The fears of that heavyweight community about the hugely unpredictable and unintended consequences of changing the ocean's ecosystem brought protective action. In 2008 the London protocol, with support from the International Maritime Organisation, banned commercial fertilisation with iron as a form of ocean dumping.

In 2013 the United Nations formally recognised iron fertilisation as “geoengineering”, needing stricter prior assessment and approval. This followed freelance dumping of iron off the Pacific coast of Canada that precipitated a plankton bloom across some 10,000sq km.

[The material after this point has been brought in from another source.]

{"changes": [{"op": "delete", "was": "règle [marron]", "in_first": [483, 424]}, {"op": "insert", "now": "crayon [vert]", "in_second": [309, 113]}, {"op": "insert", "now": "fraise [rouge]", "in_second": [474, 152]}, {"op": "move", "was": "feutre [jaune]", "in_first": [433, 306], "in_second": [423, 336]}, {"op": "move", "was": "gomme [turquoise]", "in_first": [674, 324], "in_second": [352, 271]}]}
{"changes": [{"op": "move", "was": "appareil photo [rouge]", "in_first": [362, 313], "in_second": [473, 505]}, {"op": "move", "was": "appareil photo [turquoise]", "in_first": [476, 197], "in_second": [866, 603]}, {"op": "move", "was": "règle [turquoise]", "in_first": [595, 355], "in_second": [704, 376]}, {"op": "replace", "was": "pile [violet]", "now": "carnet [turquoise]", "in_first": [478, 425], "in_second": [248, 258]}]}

The feasibility of fertilisation has prompted a 2019 proposal for production of dust-fine particles of iron by bacterial action in ponds ashore. This "biogenic" iron, mimicking the aeolian dust blown from continents, could be spread by air "when phytoplankton blooms are likely".

Benefits

There is scepticism already about the real benefit of aeolian dust to growing phytoplankton and the sinking of enough carbon from iron fertilisation to any useful depths. As the National Academy of Sciences concluded, the unmeasured risks of doing it on any scale, in globally interlinked oceans, greatly outweigh the possible climate benefits.

Alleged ecosystem risks include disrupting marine food webs and fisheries, producing more algal blooms with toxic impacts and giving off greenhouse gases other than CO2. Bearing in mind the possible unintended consequences, as one oceanographer asks, “ how can we know when it’s going wrong?”

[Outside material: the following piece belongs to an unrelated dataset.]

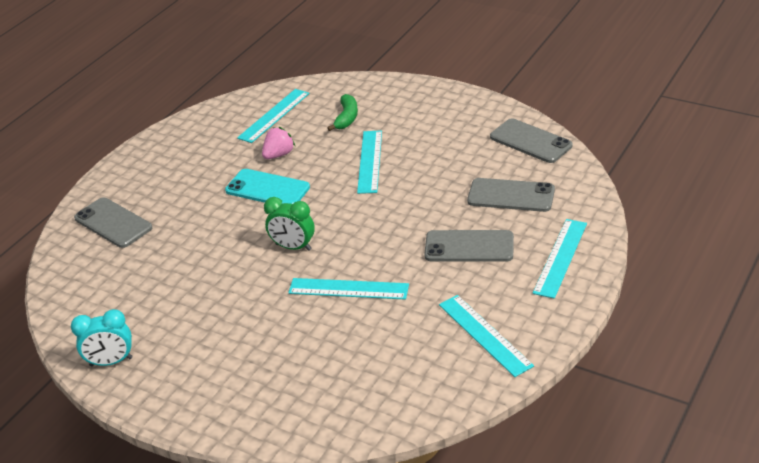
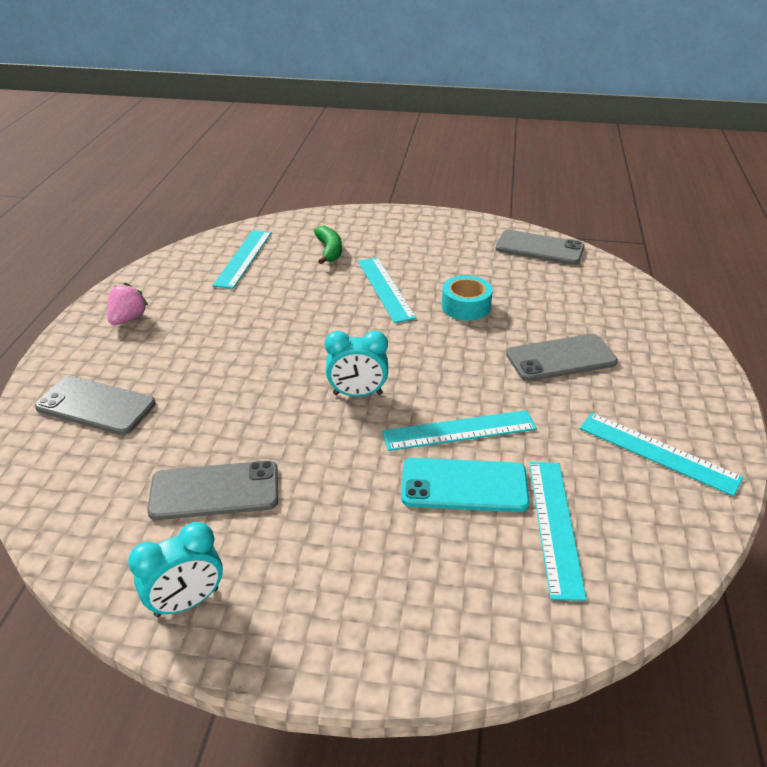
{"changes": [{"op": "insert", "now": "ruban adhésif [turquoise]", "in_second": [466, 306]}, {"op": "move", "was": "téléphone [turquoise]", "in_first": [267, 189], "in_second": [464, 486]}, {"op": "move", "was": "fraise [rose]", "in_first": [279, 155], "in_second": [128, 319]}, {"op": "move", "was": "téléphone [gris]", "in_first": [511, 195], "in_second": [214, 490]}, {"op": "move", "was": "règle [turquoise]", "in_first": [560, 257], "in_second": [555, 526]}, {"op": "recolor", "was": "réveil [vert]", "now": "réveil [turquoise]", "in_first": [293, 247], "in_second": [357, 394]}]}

With scientific uncertainty still abounding, the present international moratorium on commercial ventures in fertilisation seems secure. But some scientists worry that if climate change becomes severe enough, key attitudes may change.

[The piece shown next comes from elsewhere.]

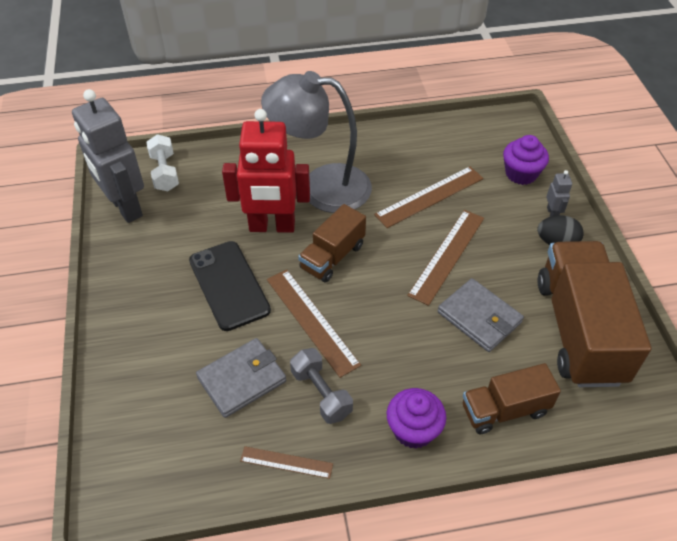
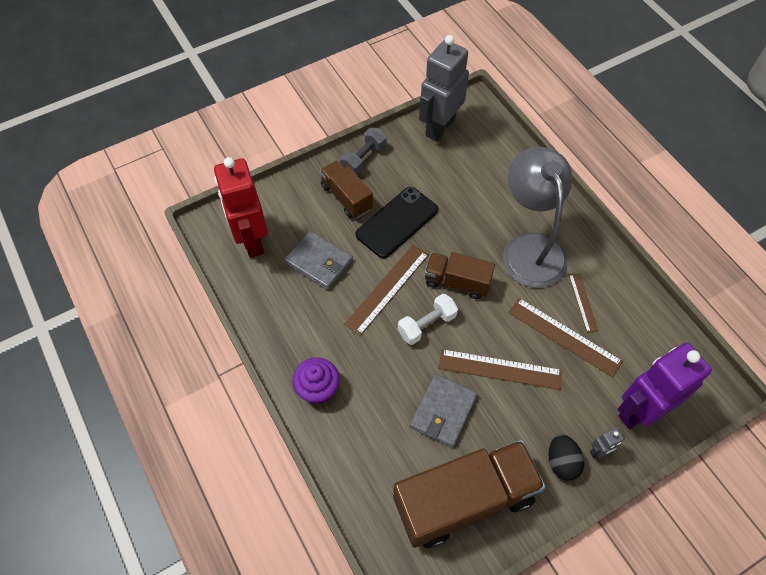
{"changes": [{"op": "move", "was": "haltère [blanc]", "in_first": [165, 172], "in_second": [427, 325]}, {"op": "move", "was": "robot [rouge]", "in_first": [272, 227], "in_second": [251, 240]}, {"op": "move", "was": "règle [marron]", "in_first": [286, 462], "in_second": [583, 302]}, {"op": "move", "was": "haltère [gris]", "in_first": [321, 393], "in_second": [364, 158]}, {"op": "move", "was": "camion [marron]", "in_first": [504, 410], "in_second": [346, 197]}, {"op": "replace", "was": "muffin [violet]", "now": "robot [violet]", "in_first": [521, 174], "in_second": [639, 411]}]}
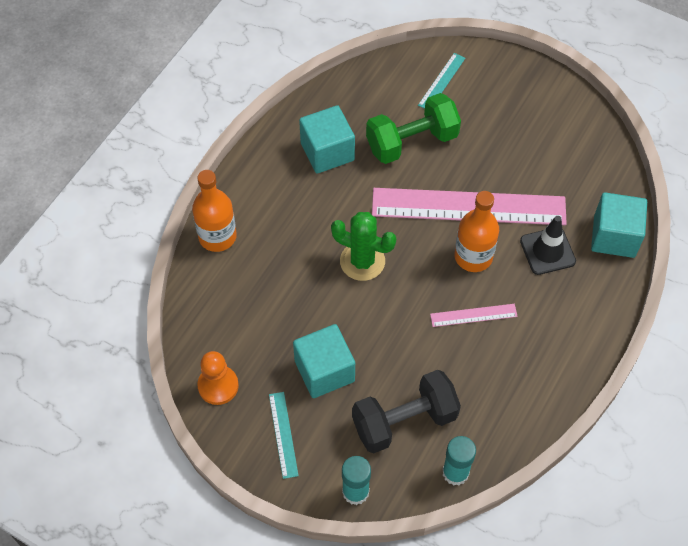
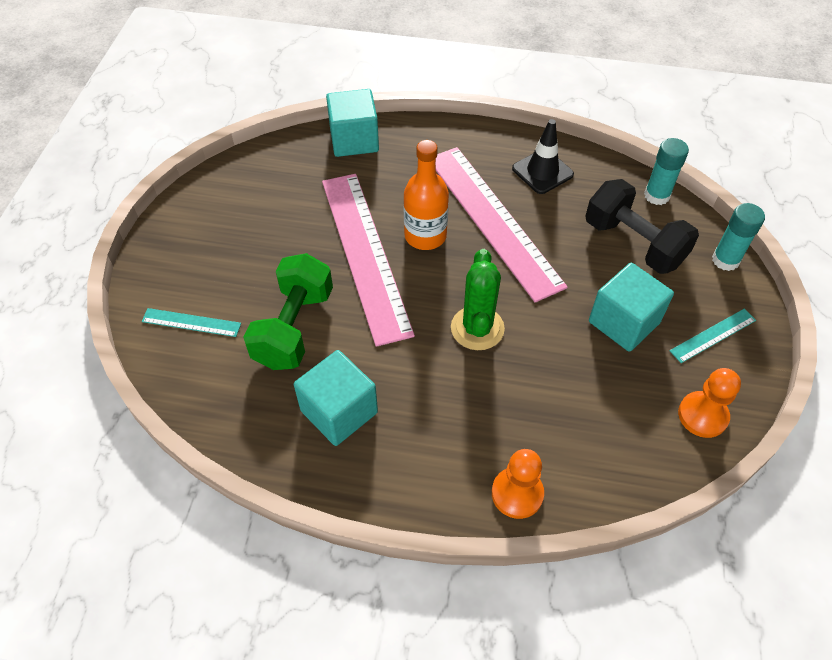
{"changes": [{"op": "move", "was": "cône de chantier [noir]", "in_first": [547, 251], "in_second": [542, 171]}, {"op": "replace", "was": "bouteille [orange]", "now": "pion [orange]", "in_first": [217, 236], "in_second": [517, 493]}, {"op": "rotate", "was": "haltère [vert]", "in_first": [412, 142], "in_second": [294, 328], "clockwise": 60}, {"op": "resize", "was": "règle [rose]", "in_first": [473, 315], "in_second": [492, 220], "ratio": 2.36}]}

One fears that “the uncertainty of a geoengineered world [will be] seen as less catastrophic than the certainty of a climate changed world”; another that fertilisation “could be sold to a less informed public as an ethically viable gamble . . . particularly if developers highlight only positive outcomes”.

What seemed at one time to be a safely disarmed, even discredited, global proposition may still have its head above water.